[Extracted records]

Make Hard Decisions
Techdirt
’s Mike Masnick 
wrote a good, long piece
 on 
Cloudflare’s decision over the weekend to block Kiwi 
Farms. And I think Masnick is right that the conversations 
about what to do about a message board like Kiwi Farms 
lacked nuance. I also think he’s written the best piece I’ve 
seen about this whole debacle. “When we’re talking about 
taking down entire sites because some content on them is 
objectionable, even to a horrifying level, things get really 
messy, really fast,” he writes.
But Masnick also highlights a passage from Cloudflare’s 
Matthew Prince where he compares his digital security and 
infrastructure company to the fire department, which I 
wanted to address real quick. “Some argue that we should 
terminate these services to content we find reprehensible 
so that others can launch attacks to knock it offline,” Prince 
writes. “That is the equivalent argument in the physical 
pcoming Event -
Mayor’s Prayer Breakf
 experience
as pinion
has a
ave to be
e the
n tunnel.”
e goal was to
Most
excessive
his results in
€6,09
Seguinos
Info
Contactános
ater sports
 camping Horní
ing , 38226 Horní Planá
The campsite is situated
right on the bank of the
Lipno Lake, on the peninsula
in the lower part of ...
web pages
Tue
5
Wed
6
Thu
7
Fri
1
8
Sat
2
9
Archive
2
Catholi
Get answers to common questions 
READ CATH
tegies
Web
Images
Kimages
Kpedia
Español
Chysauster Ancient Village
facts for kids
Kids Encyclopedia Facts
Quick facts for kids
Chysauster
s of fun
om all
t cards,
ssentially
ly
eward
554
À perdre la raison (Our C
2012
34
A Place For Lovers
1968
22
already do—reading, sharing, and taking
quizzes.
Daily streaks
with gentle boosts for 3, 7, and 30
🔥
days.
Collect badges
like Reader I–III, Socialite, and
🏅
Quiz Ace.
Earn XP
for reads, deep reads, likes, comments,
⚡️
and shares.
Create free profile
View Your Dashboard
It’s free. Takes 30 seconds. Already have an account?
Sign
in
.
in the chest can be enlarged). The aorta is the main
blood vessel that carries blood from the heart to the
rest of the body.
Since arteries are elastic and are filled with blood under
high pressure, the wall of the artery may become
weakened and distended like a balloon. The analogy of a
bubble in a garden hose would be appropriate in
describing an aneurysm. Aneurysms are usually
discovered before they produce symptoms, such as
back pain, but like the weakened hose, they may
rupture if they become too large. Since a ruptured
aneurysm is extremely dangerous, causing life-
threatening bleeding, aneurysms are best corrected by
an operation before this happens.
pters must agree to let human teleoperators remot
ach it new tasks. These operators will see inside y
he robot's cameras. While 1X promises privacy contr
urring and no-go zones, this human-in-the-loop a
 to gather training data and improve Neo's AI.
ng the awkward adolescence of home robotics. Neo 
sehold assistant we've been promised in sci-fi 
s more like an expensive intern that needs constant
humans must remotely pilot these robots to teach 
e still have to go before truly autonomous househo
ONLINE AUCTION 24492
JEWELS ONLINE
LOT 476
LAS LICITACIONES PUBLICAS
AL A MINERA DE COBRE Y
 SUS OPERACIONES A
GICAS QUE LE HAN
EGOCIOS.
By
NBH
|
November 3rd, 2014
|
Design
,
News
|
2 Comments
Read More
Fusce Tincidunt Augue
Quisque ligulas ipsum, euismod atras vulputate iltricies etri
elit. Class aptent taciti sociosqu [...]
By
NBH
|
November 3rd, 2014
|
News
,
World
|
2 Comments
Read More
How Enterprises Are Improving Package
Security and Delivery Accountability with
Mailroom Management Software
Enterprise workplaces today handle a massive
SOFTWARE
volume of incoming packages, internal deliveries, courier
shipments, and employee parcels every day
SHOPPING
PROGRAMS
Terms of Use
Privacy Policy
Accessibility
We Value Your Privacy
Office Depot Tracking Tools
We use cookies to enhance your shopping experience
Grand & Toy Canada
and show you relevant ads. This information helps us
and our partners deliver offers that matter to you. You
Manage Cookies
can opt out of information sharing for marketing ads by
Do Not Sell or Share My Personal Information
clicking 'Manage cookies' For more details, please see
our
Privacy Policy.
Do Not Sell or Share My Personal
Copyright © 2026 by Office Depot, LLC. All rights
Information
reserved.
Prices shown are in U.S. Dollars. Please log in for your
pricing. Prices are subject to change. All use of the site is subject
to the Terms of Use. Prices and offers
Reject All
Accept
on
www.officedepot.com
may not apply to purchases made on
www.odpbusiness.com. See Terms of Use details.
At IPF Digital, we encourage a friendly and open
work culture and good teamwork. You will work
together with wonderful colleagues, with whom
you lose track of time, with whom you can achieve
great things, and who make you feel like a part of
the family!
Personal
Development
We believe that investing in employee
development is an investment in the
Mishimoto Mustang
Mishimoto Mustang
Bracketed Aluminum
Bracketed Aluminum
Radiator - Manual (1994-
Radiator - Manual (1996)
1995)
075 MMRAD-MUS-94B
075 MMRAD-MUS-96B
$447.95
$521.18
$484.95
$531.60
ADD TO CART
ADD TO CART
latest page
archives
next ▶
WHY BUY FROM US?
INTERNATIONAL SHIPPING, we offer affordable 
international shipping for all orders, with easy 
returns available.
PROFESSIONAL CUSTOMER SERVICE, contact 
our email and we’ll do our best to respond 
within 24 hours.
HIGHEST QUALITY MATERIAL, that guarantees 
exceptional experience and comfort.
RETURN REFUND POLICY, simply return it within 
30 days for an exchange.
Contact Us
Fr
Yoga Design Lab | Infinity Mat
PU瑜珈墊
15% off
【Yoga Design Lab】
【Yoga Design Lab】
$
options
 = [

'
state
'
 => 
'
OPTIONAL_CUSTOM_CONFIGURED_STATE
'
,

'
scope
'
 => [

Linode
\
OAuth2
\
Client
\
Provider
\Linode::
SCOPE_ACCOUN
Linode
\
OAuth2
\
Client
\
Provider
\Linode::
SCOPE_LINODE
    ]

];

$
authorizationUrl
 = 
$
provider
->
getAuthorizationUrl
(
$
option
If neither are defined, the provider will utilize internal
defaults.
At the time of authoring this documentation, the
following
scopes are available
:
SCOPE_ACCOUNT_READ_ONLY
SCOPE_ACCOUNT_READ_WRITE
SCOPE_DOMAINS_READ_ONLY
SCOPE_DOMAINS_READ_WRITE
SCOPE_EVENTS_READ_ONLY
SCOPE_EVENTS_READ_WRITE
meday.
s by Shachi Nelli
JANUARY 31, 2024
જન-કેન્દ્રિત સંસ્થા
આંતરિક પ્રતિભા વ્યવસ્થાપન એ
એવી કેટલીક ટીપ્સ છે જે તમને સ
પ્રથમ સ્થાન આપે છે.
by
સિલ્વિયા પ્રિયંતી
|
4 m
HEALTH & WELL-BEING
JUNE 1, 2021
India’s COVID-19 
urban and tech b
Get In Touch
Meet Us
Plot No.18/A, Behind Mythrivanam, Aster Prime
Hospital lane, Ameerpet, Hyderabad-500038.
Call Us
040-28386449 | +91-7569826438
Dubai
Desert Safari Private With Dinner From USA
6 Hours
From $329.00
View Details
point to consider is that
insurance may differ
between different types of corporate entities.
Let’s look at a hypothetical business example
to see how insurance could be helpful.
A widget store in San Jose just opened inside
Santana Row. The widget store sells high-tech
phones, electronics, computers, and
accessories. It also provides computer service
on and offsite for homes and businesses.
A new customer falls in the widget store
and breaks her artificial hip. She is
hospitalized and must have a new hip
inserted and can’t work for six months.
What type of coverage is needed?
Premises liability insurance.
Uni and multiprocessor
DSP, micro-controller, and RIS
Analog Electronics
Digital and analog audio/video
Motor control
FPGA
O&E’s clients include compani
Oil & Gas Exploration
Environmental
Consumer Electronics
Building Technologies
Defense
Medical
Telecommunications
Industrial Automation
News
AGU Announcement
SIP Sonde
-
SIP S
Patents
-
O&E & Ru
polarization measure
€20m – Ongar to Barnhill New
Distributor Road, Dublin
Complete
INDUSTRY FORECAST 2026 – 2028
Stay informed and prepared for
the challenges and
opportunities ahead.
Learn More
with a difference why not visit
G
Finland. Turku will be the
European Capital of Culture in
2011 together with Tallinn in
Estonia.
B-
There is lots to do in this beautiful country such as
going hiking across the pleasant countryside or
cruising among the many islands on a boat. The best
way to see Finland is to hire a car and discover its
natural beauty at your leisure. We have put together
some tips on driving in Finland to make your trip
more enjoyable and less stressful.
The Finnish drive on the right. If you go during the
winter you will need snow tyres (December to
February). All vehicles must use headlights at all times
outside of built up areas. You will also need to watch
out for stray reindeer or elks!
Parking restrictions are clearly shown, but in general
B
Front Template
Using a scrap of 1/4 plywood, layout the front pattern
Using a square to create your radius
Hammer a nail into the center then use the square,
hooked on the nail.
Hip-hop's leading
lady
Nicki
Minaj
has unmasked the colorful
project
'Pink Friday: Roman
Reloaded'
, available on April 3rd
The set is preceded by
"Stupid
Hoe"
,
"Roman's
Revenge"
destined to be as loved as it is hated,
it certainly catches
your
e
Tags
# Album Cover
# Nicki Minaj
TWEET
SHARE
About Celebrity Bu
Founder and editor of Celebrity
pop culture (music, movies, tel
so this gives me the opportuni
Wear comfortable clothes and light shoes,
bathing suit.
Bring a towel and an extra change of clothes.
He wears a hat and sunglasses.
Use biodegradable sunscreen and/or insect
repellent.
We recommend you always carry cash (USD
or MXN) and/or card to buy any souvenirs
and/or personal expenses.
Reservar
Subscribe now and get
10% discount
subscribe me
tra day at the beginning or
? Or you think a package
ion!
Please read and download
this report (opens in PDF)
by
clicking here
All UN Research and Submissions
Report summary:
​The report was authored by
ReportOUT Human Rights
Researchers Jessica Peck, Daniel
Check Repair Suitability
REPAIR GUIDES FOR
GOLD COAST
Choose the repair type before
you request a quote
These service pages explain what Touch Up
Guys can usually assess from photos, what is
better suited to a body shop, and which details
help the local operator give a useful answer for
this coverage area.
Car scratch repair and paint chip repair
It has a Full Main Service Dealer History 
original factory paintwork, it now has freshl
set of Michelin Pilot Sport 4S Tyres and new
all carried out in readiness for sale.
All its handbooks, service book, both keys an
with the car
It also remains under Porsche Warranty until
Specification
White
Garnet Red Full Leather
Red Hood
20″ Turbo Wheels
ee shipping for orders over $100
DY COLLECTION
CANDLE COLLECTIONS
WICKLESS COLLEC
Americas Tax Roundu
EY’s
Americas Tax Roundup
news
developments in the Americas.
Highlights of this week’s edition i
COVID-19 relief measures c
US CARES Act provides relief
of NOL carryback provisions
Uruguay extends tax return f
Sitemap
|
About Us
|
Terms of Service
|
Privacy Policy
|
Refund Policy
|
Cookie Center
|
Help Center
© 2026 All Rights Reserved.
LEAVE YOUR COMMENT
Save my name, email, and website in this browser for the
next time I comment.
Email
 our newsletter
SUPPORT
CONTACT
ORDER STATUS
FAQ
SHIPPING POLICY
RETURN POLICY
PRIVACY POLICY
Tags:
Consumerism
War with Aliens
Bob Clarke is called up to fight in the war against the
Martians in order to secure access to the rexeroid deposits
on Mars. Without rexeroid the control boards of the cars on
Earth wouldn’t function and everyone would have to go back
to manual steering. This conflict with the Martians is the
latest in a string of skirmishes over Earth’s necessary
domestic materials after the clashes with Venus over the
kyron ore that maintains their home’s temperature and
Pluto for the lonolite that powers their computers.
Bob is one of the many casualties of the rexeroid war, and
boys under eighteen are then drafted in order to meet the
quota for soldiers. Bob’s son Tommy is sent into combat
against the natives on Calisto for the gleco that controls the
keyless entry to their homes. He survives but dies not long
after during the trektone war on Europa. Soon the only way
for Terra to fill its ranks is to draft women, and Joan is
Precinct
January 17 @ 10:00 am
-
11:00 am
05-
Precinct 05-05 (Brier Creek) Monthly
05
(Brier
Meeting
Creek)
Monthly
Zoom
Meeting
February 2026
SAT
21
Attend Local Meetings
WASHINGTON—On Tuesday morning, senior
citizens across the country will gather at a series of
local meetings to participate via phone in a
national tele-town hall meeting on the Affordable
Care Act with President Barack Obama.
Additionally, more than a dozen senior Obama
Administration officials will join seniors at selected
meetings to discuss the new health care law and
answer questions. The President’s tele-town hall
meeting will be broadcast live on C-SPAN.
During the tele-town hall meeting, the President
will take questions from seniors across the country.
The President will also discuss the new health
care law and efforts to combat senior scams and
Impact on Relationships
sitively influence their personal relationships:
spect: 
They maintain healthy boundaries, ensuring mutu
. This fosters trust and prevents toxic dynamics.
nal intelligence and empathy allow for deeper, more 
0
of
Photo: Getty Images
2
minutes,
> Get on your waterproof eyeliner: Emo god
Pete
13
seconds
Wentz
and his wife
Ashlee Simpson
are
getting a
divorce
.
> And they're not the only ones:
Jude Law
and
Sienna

▸ Exercise objective:
Which lines should be output? Exactly those from the first line of the data through the line containing "Lipno Lake, on the peninsula", inclusive.

▸ Expected answer:
Make Hard Decisions
Techdirt
’s Mike Masnick 
wrote a good, long piece
 on 
Cloudflare’s decision over the weekend to block Kiwi 
Farms. And I think Masnick is right that the conversations 
about what to do about a message board like Kiwi Farms 
lacked nuance. I also think he’s written the best piece I’ve 
seen about this whole debacle. “When we’re talking about 
taking down entire sites because some content on them is 
objectionable, even to a horrifying level, things get really 
messy, really fast,” he writes.
But Masnick also highlights a passage from Cloudflare’s 
Matthew Prince where he compares his digital security and 
infrastructure company to the fire department, which I 
wanted to address real quick. “Some argue that we should 
terminate these services to content we find reprehensible 
so that others can launch attacks to knock it offline,” Prince 
writes. “That is the equivalent argument in the physical 
pcoming Event -
Mayor’s Prayer Breakf
 experience
as pinion
has a
ave to be
e the
n tunnel.”
e goal was to
Most
excessive
his results in
€6,09
Seguinos
Info
Contactános
ater sports
 camping Horní
ing , 38226 Horní Planá
The campsite is situated
right on the bank of the
Lipno Lake, on the peninsula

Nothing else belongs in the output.